Updated: Nov 20, 2020
The “a-word,” the “b-word,” the “c-word,” the “s-word,” the “f-word.” See how easily each one came into mind? Swear words have become so normalized in the present day that often times, saying them wouldn’t even get you a second glance. When you’re younger, you’re told to never swear, especially in front of or towards other people, and even when you’re in pain. Of course, you try not to, but as you grow older, the casualness of the vernacular slowly begins to surround you more and more until you adapt to it. First, they start off as thoughts, spoken from your internal dialogue, but then, you begin to use them. It almost seems natural. “Everyone else says it,” you say. What makes cursing so despicable? They’re just words, right?
As someone who used to strongly advocate for “swearing is horrible and shouldn't be done at any cost” I understand why people shine a bad light on it. By definition, swearing is just plain rude and disrespectful. Despite this, I find that in normal, everyday life, I can’t get through a single day without hearing a swear word. It's not something I noticed right away, but the more I started to pay attention to the world around me, the more I realized how normalized swearing has become.

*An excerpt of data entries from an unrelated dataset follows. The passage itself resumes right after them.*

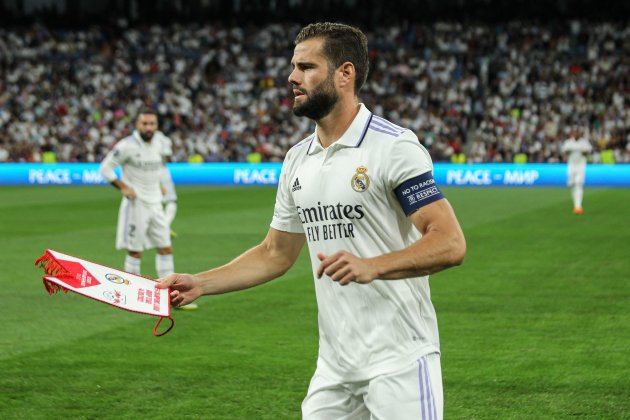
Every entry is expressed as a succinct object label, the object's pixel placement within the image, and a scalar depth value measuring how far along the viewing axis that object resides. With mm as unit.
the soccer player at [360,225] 3695
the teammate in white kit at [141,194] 12383
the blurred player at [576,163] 23547
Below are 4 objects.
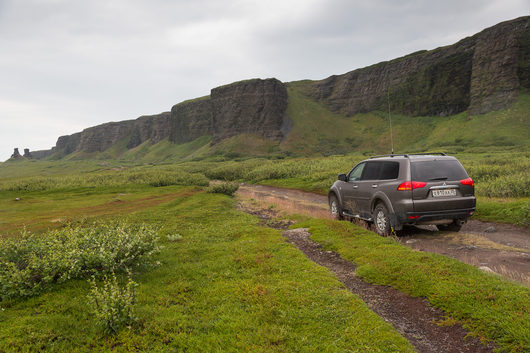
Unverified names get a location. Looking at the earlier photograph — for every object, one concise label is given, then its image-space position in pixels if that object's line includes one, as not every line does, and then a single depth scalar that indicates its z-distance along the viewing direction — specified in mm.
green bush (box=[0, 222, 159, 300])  5531
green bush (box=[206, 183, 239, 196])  26250
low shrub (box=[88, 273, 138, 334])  4414
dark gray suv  8680
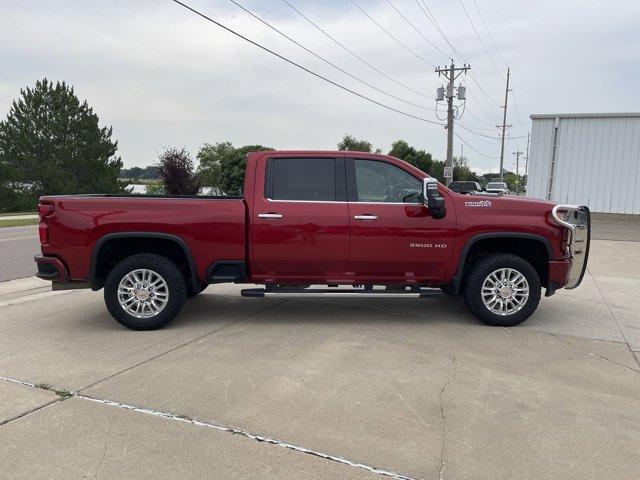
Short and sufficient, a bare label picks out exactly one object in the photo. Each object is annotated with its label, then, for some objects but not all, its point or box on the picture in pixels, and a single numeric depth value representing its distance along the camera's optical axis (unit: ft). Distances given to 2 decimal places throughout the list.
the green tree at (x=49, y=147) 130.52
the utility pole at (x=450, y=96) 102.98
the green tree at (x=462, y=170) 227.03
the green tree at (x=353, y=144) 221.05
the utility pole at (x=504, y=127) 187.01
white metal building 52.42
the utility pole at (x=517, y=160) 328.49
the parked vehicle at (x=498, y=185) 125.06
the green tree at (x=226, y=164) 138.21
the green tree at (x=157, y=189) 94.61
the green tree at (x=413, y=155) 196.30
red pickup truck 17.08
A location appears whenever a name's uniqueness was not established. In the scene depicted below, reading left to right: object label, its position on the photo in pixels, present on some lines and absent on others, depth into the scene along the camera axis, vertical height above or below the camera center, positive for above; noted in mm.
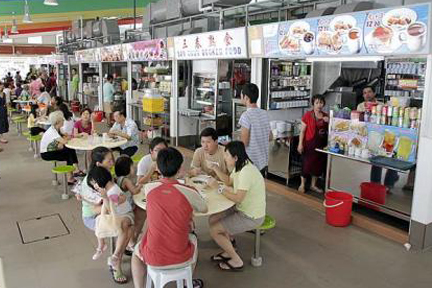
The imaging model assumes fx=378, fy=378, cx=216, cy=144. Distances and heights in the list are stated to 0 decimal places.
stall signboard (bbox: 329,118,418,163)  4211 -686
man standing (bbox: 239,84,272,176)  4379 -563
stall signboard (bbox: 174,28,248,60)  5914 +550
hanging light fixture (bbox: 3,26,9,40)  17706 +1775
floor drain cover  4148 -1757
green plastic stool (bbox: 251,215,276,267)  3518 -1543
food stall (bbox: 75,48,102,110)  13566 -167
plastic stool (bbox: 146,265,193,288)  2561 -1337
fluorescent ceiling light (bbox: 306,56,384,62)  4960 +289
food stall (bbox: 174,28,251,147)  6293 -36
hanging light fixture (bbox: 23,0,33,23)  11081 +1670
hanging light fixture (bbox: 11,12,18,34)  14545 +1814
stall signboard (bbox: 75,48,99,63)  12508 +657
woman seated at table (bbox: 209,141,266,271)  3195 -1094
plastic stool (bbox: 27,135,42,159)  7196 -1240
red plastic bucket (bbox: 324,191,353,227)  4422 -1498
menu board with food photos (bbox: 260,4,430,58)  3666 +512
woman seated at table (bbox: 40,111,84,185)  5457 -957
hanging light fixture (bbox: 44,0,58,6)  9367 +1771
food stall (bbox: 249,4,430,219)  3824 -275
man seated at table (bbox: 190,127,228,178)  3955 -835
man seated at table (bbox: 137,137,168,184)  3770 -873
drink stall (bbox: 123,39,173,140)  8641 -267
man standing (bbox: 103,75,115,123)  11483 -634
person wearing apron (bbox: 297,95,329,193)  5328 -847
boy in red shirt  2461 -921
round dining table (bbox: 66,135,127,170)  5254 -964
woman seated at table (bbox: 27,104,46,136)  7301 -1017
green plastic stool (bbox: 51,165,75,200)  5211 -1312
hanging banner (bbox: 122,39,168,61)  8211 +588
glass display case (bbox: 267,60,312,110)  6105 -89
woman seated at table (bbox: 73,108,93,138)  6180 -799
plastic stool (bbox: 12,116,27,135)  9211 -1109
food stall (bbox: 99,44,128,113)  10516 +179
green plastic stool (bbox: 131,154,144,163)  5645 -1243
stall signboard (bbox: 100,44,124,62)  10258 +621
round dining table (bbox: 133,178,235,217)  3056 -1041
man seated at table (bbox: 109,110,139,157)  5930 -877
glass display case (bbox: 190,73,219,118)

There is a time and place to swear. Cursing really depends on the situation at hand. Stubbed your toe on the table or smashed your finger into the door? Swear. According to the Philadelphia CBS, swearing helps the body combat pain. It’s referred to as the analgesic response, which makes the body more impervious to pain. By yelling curse words out loud, you can help numb the pain by expressing your frustration and discomfort. While I understand that a lot of the time, people use swearing to express or elaborate on a point, I think that can be okay depending on the choice of words. Swearing to an excess, however, can sometimes be seen as extreme and cringeworthy, sending a strike of awkwardness through anyone within earshot. However, it's when you start to swear in anger towards other people that things start to take a turn for the worse.
It’s pretty obvious that when you use curse words to berate people, you can make them feel hurt and scared. People always say that “sticks and stones can break my bones, but words will never hurt me.” As much as we’re told this, it has never been true. Using swear words against someone can be considered verbal abuse, which can be just as bad as physical abuse. Talking down to someone can hurt them, and just not physically. Mental scars can cause panic and fear to strike through the person, as well as change their perspective towards you.
Technically speaking, it’s verbal harassment if other people can hear you swearing. Cursing upsets many people and it’s important to take into consideration the thoughts and feelings of everyone around you. Everyone has a right to feel safe and hearing loud nasty words can make people feel otherwise. Words hold a lot of power. They are arguably the most impactful force available to everyone. Spoken words have united societies, brought peace to people, helped find solutions to problems… but words have also destroyed friendships, destroyed communities, and destroyed nations. We can use this energy and this force to help people heal, or we could use it to hurt others.
People tend to swear mainly just because they hear those words so often. In our day and age, it’s not uncommon for people to swear–and sometimes, people don’t even get reprimanded for it. When I was on campus, I noticed that a lot of the people I hung out with or passed in the halls tended to use swear words to express their point or to tell people off. From this, I think that people slowly adapt to the words around them–at least that’s how it's been for me. We are humans. We mimic other people in order to form stronger opinions and bonds. Sometimes, we swear because everyone else seems to do it… almost as if it's a way to make people feel better about themselves; like it's an adult thing or it makes you appear cooler because you’re taking the power of language into your own hands.
I’ve slowly begun to add more of these words to my everyday vernacular, and I’m not proud of it. I can name countless numbers of times where I’ve sworn in disbelief, in anger, or in pain, and most of the time, the words just slip out. I surprise myself sometimes when I say them aloud, and I’d prefer to just swear in my mind or under my breath rather than make other people upset or disappointed in my choice of words. Like a lot of other people, they’ve begun to become a part of my everyday speech, so I guess I’m off to the time-out corner to think about my actions.